— What the task requires —
List each line of the data that holds the string "down", please.

— Data provided —
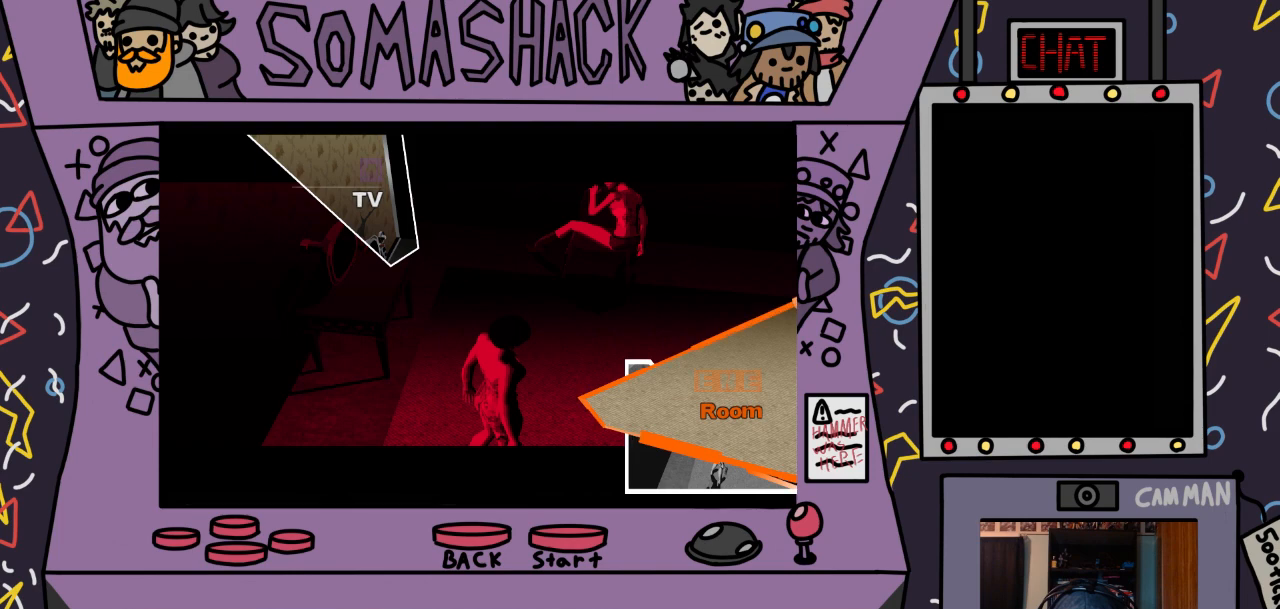
{"buttons": [], "left_stick": "center", "right_stick": "center", "events": []}
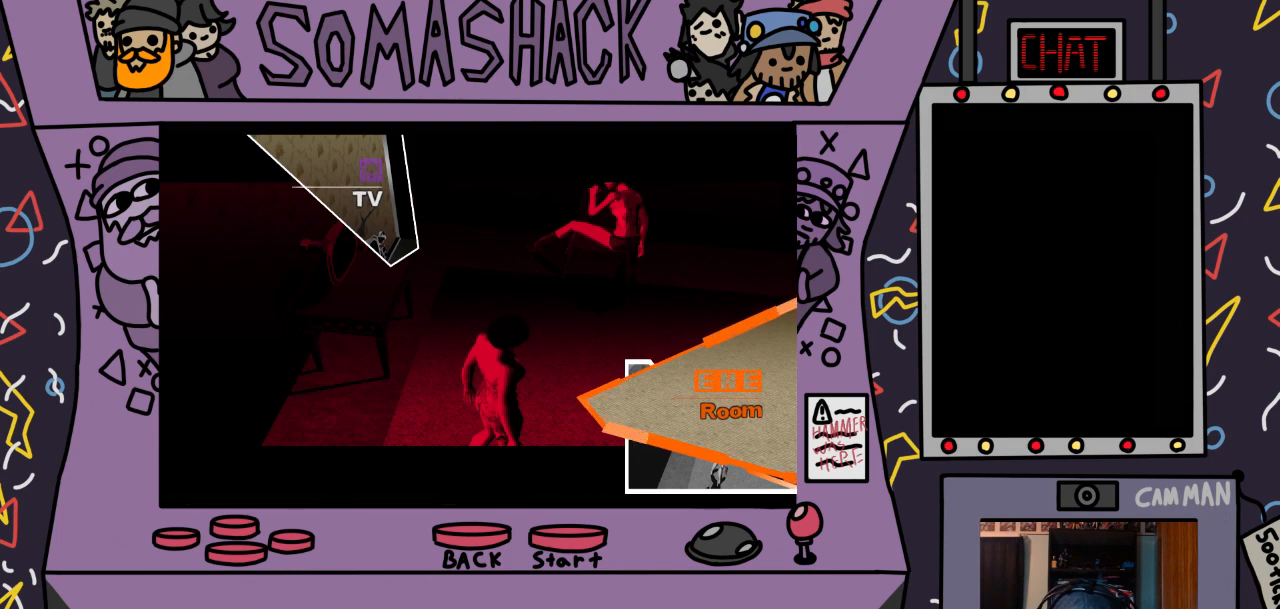
{"buttons": ["CROSS"], "left_stick": "center", "right_stick": "center", "events": [[167, "CROSS", "down"]]}
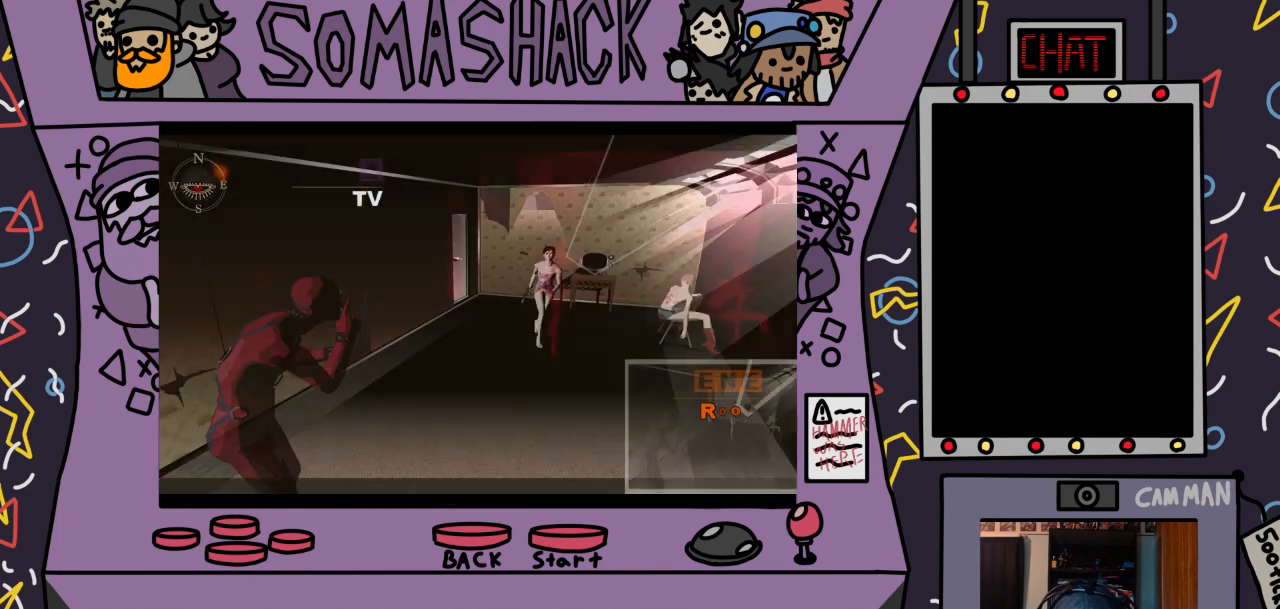
{"buttons": [], "left_stick": "center", "right_stick": "center", "events": [[100, "CROSS", "up"]]}
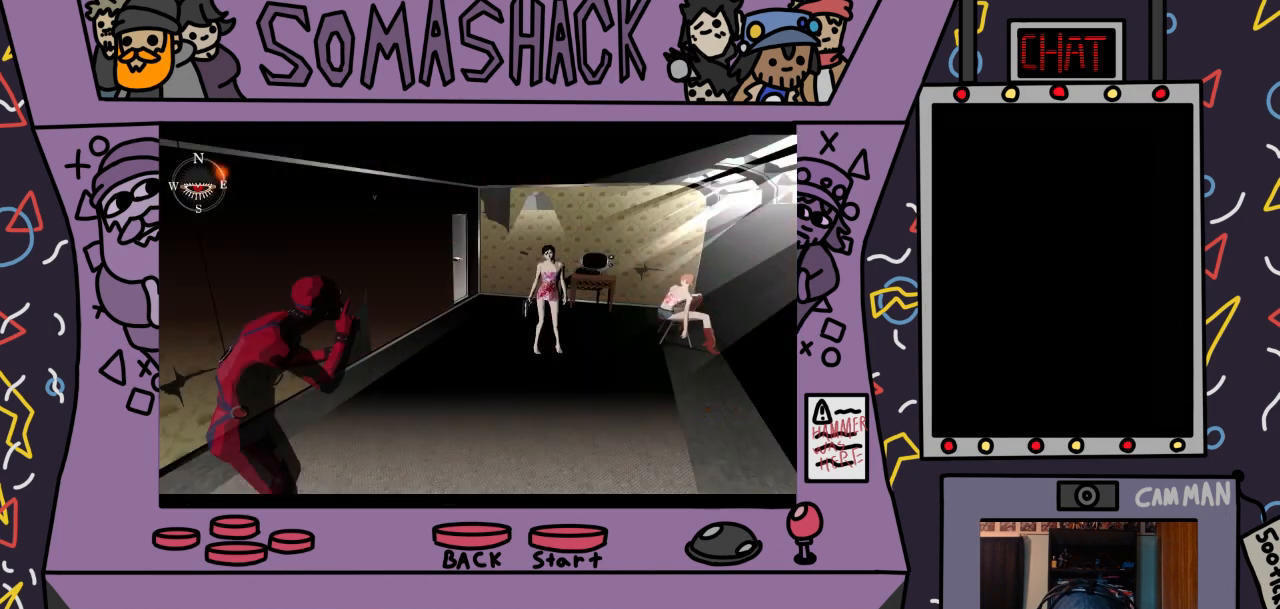
{"buttons": [], "left_stick": "center", "right_stick": "center", "events": [[100, "CROSS", "down"], [300, "CROSS", "up"]]}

— Task answer —
{"buttons": ["CROSS"], "left_stick": "center", "right_stick": "center", "events": [[167, "CROSS", "down"]]}
{"buttons": [], "left_stick": "center", "right_stick": "center", "events": [[100, "CROSS", "down"], [300, "CROSS", "up"]]}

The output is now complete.